How the way we’re taught to round numbers in school falls short

A different approach is better suited for machine learning and quantum computing

image of numbers written on a chalkboard

A method taught in school for rounding numbers doesn’t work well for certain uses, including in machine learning. Now, a different way of rounding is making a “resurgence,” researchers say.

Marco Guidi/EyeEm/Getty Images

Imagine needing to estimate the total cost of the items in your grocery basket to decide whether to put something back. So you round to the nearest dollar for each potential purchase, using the “round-to-nearest” technique commonly taught in school. That prompts you to round each item’s cost up if the change portion is at least 50 cents and round down if less.

This rounding approach works well for quickly estimating a total without a calculator. And it yields the same results when a particular rounding task is repeated. For instance, rounding 4.9 to the nearest whole number will always yield five and rounding 302 to the nearest hundred will always yield 300.

But this type of rounding can pose problems for calculations in machine learning, quantum computing and other technical applications, says Mantas Mikaitis, a computer scientist at the University of Manchester in England.

“Always rounding to nearest could introduce bias in computations,” Mikaitis says. “Let’s say your data is somehow not uniformly distributed or your rounding errors are not uniformly distributed. Then you could keep rounding to a certain direction that will then show up in the main result as an error or bias there.”

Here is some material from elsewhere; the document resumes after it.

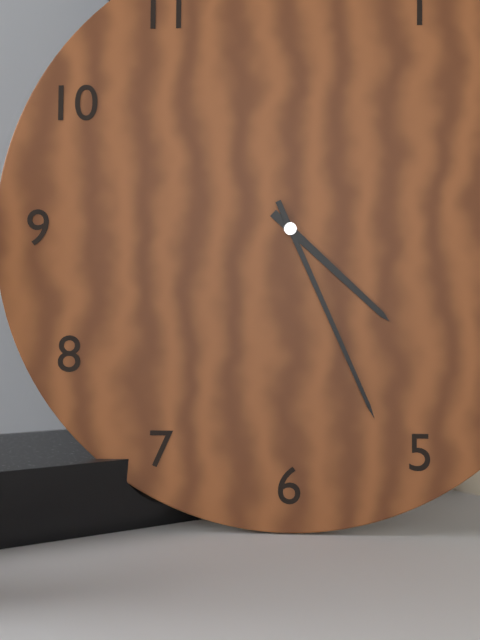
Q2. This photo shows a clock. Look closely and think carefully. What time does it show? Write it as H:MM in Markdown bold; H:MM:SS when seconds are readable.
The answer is **4:26**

An alternative technique called stochastic rounding is better suited for applications where the round-to-nearest approach falls short, Mikaitis says. First proposed in 1949 by computer scientist George Elmer Forsythe, stochastic rounding “is currently experiencing a resurgence of interest,” Mikaitis and colleagues write in the March Royal Society Open Science.

This technique isn’t meant to be done in your head. Instead, a computer program rounds to a certain number with probabilities that are based on the distance of the actual measurement from that number. For instance, 2.8 has an 80 percent chance of rounding to three and a 20 percent chance of rounding to two. That’s because it is 80 percent “along the way” to three and 20 percent along the way to two, Mikaitis explains. Alternatively, 2.5 is equally likely to be rounded to two or three.

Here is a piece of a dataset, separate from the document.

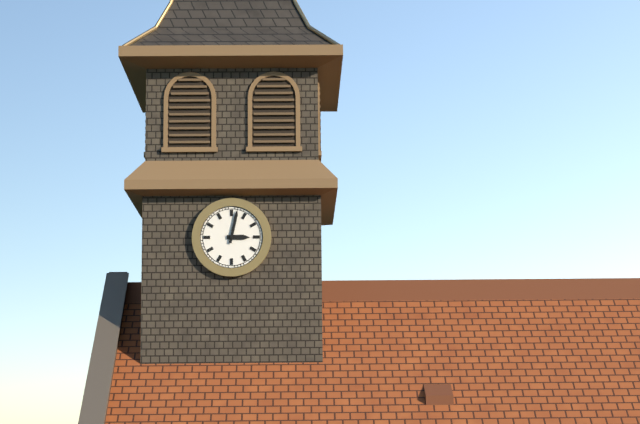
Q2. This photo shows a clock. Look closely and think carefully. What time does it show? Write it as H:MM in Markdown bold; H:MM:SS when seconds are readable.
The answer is **3:02**
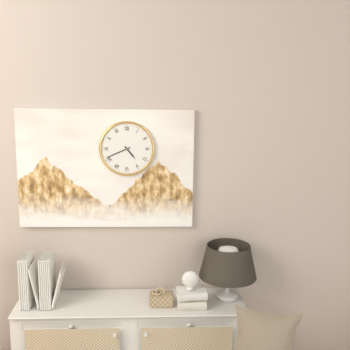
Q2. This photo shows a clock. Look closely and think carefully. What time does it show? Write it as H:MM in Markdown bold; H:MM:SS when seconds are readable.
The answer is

But the direction that you round for any instance of rounding is random: You can’t predict when 2.5 will be rounded up to three and when it will be rounded down to two, and there’s that 20 percent chance that 2.8 will sometimes be rounded down to two.

By making sure that rounding doesn’t always go in the same direction for a particular number, this process helps guard against what’s known as stagnation. That problem “means that the real result is growing while the computer’s result” isn’t, Mikaitis says. “It’s about losing many tiny measurements that add up to a major loss in the final result.”

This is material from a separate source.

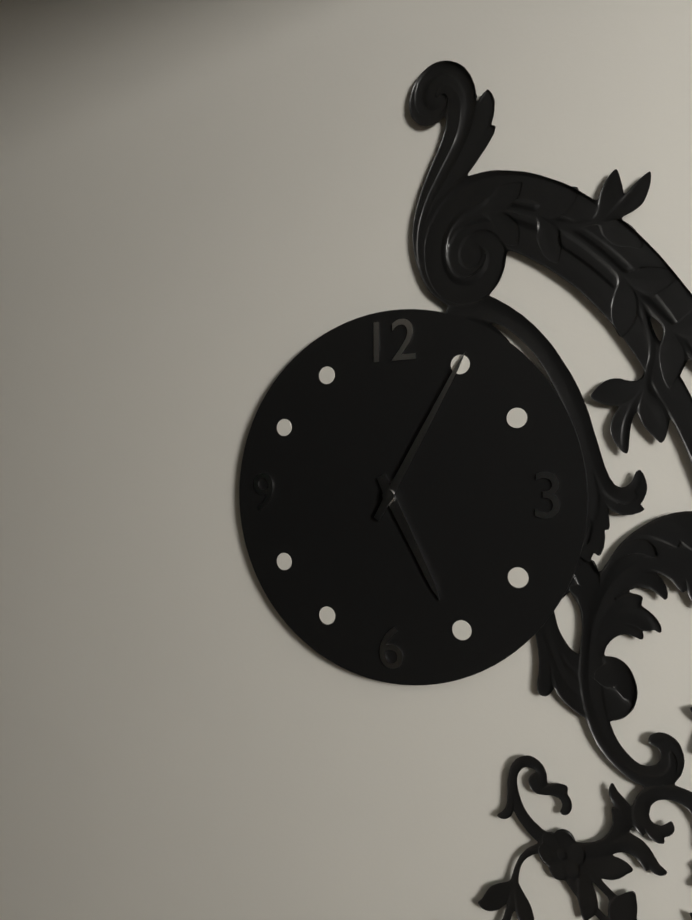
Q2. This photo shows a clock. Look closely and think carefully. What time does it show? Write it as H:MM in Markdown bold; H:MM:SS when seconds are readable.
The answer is **5:05**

Stagnation “is an issue in computing generally,” Mikaitis says, but it poses the biggest problems in applications such as machine learning that often involve adding lots of values, with some of those being much larger than others, (SN: 2/24/22). With the round-to-nearest method, this results in stagnation. But with stochastic rounding, the chance of rounding up, for example, in a series of mostly small numbers that are interrupted by a few large outliers helps guard against those small values always dominating the rounding and pushing it down.

Most computers aren’t yet equipped to perform true stochastic rounding, Mikaitis notes. The machines lack hardware random number generators, which are needed to execute the probabilistic decision of which way to round. However, Mikaitis and his colleagues have devised a method to simulate stochastic rounding in these computers by combining the round-to-nearest method with three other types of rounding.

Stochastic rounding’s need for randomness makes it particularly suited to quantum computing applications (SN: 10/4/21). “With quantum computing, you have to measure a result many times and then get an average result, because it’s a noisy result,” Mikaitis says. “You have that randomness in the results already.”